Mother, May I?: Analyzing Social Structure within American Food Culture
by Megan WeissPublish: Mar 27, 2020General Nonfiction Book Overview
This analytical framework will look at eating and dining as social rituals through which gender roles and class-based values are embodied and enacted. In complex societies, the essence of a cultured human being lies in their performance of these rituals. For example, women are seen by many cultures as symbols. In reference to food culture and American family values, the woman is most commonly associated with the production of the family as a cohesive unit. It is the wife’s and mother’s job to teach her husband and children the how’s and why’s of dining, namely the behavior expected to be embodied by someone in their particular social class. If the mother does her job correctly, then her children will be trained to notice even the smallest breaches in social etiquette. They are taught from birth the correct attitudes, postures, gestures, and types of speech appropriate for particular social situations. Upon reaching adulthood, this knowledge and behavior should be instinctual.
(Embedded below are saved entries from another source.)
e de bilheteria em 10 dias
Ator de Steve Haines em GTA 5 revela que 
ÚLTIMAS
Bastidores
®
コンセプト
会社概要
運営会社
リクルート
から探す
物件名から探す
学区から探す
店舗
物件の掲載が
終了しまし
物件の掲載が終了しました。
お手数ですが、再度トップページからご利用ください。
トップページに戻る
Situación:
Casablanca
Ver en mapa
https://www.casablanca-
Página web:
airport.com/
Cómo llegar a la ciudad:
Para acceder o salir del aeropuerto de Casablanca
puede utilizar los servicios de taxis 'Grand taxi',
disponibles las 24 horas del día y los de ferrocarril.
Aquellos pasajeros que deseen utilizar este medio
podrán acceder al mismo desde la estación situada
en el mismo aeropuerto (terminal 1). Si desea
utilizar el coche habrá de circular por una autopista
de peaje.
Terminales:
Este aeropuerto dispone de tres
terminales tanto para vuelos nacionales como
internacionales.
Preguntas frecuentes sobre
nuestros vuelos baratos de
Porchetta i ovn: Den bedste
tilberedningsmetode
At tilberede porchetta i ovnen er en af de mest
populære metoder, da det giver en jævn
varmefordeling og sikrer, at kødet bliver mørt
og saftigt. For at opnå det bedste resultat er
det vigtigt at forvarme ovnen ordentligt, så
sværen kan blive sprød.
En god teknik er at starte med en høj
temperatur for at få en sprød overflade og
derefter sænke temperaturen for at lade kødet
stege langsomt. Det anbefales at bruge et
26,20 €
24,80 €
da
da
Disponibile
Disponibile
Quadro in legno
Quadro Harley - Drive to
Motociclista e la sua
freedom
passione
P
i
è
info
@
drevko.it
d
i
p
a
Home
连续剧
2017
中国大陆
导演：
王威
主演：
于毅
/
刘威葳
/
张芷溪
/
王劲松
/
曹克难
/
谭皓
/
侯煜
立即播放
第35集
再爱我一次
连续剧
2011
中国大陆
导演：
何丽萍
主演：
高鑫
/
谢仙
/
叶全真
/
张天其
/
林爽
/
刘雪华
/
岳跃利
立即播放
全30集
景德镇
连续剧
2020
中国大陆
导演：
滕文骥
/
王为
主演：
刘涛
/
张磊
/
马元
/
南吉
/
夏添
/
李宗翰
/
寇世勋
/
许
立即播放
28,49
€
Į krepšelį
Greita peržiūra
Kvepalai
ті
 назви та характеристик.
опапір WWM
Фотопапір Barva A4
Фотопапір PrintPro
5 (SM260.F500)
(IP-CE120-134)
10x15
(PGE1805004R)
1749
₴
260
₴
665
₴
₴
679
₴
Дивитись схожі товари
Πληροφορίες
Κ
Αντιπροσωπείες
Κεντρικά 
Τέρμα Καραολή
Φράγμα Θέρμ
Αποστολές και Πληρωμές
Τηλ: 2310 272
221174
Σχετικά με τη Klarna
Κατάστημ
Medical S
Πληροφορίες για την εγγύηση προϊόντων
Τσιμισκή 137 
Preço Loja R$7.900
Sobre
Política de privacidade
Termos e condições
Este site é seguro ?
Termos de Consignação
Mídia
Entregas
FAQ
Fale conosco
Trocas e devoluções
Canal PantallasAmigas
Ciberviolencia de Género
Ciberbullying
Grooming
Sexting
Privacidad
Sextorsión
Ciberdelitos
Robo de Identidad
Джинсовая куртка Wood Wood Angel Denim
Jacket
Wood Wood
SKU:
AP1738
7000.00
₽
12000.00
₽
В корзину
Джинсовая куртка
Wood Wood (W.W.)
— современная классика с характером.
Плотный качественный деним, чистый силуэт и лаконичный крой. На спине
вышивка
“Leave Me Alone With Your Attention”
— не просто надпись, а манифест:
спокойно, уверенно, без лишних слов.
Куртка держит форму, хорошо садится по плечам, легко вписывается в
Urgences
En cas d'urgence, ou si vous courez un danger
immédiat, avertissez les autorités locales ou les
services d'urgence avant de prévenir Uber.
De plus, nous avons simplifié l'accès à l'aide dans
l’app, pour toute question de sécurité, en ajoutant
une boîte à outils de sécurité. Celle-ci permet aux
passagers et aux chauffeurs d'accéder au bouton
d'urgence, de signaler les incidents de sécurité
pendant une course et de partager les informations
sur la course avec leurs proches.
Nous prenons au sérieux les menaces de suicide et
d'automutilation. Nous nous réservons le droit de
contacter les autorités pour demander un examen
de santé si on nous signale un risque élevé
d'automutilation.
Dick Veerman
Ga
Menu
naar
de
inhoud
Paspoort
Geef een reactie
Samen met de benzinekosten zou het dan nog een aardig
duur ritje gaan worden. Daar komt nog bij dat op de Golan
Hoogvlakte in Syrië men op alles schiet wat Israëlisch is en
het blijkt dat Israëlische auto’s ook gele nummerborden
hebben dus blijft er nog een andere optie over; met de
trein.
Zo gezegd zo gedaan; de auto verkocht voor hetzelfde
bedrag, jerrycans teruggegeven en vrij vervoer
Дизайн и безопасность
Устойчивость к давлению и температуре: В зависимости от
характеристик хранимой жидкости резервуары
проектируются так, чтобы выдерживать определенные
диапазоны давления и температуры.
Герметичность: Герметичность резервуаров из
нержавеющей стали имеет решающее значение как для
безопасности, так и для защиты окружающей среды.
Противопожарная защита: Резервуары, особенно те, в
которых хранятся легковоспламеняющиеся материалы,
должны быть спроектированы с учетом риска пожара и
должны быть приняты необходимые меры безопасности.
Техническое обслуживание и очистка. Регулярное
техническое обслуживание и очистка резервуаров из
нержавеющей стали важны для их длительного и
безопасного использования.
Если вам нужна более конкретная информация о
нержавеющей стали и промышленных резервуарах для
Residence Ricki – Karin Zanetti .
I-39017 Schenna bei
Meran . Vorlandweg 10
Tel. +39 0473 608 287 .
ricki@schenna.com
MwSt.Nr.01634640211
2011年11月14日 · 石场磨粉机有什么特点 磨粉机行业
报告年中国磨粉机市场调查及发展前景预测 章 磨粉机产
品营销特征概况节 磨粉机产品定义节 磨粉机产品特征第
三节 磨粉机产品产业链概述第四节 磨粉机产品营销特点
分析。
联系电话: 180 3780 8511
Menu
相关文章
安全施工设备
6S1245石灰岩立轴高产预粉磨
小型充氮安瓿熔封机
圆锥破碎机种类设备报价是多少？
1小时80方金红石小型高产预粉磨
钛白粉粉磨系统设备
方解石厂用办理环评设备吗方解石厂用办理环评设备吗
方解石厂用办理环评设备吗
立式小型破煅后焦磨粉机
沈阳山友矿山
In American food culture gender roles are enacted by those striving to fit in with mainstream societal beliefs about family life, particularly by working and middle-class mothers. Though processes of doing foodwork and the evolution of beliefs surrounding the woman’s role in enacting foodwork over the last one hundred years, the evaluations represented in this framework will reflect how the stereotypes produced by mainstream society about appropriate displays of femininity have remained strong in the unconscious minds of American citizens trying to fit in with the dominant social structure.